= REQUEST =
Gather each line in the records below that contains the word "oraz".
Segment Start: SUPPLIED MATERIAL
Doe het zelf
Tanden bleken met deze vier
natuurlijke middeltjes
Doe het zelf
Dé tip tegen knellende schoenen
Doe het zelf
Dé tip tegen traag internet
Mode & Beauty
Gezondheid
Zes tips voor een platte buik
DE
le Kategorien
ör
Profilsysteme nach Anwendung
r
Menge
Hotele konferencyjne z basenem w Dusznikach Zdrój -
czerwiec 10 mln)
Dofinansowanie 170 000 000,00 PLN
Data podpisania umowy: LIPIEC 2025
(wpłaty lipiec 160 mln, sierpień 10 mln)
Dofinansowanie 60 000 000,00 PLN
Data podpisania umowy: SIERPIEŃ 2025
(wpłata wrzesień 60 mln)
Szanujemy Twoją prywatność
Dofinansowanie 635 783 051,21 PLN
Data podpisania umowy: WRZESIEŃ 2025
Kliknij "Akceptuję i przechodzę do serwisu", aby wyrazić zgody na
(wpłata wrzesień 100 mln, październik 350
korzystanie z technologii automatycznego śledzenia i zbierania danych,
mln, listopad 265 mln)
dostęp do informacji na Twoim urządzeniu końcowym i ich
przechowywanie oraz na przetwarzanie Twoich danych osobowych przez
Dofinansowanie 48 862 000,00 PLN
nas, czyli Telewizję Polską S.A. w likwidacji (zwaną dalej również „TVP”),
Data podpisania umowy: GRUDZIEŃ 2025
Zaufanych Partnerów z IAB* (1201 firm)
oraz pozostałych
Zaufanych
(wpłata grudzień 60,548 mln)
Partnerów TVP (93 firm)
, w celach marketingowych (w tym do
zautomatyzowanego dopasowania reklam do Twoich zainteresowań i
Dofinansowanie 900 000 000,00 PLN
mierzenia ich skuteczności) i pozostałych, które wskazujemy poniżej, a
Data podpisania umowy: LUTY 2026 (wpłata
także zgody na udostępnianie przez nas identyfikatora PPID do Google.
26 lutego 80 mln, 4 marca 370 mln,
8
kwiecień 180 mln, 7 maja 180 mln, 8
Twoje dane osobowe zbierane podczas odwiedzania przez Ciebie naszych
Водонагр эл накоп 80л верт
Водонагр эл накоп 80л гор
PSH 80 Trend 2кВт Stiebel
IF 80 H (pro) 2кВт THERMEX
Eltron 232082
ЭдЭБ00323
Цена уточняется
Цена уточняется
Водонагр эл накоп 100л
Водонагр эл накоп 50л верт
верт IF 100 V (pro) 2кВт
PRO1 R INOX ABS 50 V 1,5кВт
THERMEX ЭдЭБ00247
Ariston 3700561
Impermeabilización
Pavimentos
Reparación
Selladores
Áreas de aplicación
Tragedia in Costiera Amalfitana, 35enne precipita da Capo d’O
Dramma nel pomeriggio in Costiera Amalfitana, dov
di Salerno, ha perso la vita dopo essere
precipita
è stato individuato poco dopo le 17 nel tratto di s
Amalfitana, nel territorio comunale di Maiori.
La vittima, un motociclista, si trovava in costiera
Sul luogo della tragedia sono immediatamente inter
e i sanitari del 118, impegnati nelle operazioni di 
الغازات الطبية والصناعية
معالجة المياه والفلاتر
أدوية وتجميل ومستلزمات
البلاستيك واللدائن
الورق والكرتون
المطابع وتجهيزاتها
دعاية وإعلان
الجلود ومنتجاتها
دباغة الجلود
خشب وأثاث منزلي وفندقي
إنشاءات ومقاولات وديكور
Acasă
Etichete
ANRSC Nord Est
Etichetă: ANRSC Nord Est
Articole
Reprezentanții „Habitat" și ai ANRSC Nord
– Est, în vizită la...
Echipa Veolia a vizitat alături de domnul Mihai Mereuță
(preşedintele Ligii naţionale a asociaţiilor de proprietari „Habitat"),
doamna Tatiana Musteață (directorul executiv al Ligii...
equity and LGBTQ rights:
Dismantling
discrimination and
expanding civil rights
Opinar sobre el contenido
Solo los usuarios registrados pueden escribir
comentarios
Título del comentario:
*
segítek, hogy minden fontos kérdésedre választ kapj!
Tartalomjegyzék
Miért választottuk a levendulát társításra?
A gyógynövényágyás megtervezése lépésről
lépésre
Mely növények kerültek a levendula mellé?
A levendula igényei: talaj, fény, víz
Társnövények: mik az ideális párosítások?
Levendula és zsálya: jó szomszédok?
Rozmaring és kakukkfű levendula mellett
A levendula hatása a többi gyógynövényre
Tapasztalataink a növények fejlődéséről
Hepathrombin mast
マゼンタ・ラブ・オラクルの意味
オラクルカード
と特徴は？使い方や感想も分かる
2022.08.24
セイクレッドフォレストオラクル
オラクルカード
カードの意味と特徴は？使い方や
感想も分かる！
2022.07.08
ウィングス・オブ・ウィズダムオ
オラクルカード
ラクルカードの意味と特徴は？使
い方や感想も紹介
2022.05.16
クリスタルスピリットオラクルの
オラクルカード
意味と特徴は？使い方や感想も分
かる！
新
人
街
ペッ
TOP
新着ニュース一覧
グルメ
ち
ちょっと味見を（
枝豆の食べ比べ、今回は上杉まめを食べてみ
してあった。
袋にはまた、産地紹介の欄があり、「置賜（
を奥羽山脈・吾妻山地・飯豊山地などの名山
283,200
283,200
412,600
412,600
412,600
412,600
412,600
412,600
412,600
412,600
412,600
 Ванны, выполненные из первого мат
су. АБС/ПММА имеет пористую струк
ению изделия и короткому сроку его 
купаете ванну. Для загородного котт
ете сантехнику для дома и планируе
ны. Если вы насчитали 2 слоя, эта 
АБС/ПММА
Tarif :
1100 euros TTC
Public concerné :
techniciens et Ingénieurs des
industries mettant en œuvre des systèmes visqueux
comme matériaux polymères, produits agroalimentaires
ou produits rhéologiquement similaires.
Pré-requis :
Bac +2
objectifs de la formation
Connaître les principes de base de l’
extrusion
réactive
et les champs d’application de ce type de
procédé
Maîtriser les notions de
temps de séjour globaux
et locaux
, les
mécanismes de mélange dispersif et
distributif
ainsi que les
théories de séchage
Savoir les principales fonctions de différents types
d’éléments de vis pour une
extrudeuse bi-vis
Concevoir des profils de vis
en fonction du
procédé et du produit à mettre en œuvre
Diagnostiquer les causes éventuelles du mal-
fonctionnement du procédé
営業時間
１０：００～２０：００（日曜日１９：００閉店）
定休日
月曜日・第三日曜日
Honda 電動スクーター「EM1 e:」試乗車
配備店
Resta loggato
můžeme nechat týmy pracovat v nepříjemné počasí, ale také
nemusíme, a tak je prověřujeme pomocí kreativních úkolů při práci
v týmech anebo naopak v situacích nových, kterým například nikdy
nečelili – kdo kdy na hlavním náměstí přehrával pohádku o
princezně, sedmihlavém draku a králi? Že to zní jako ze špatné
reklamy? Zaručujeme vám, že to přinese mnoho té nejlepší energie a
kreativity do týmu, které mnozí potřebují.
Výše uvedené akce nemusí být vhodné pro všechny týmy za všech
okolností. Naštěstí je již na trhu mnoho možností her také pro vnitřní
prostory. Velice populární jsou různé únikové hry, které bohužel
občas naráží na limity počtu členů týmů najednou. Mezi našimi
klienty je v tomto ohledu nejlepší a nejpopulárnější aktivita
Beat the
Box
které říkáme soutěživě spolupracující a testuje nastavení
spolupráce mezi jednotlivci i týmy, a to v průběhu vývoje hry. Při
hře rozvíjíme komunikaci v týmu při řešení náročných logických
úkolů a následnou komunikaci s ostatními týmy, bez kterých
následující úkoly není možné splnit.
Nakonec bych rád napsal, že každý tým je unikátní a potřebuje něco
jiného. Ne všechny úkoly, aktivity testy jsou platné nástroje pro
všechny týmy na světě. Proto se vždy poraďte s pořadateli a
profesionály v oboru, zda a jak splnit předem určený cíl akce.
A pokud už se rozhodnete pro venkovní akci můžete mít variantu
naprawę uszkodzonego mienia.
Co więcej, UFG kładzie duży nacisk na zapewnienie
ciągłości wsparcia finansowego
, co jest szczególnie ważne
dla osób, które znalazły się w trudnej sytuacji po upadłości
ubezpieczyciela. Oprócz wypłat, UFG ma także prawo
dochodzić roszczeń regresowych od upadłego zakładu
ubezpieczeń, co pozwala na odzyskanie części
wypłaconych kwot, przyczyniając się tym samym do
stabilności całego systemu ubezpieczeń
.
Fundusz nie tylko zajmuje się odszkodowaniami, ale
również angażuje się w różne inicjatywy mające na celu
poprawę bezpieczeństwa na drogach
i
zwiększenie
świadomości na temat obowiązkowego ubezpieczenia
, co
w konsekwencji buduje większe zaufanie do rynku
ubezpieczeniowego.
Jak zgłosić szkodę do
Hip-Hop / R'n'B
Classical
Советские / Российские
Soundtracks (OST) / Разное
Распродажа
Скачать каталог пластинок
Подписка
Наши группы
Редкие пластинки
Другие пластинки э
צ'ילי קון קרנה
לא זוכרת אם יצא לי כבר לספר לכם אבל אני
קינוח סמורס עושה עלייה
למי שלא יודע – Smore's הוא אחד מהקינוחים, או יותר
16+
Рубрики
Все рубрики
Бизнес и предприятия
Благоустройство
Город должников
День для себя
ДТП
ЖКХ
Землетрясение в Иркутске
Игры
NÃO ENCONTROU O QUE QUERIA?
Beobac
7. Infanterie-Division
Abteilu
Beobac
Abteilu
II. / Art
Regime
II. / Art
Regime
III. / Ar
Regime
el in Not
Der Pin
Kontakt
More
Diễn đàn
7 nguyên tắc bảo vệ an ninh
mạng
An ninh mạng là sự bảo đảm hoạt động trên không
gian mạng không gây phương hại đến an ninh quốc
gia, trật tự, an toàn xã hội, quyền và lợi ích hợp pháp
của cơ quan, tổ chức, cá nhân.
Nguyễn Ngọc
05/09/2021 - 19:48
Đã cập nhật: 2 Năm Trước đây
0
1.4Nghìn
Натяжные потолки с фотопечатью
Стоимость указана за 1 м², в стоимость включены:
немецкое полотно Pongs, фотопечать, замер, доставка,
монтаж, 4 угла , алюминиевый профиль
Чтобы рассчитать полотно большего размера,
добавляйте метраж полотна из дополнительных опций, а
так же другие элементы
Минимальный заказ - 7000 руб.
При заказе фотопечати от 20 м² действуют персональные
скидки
Segment End: SUPPLIED MATERIAL
= OUTPUT FOR THIS EXERCISE =
przechowywanie oraz na przetwarzanie Twoich danych osobowych przez
oraz pozostałych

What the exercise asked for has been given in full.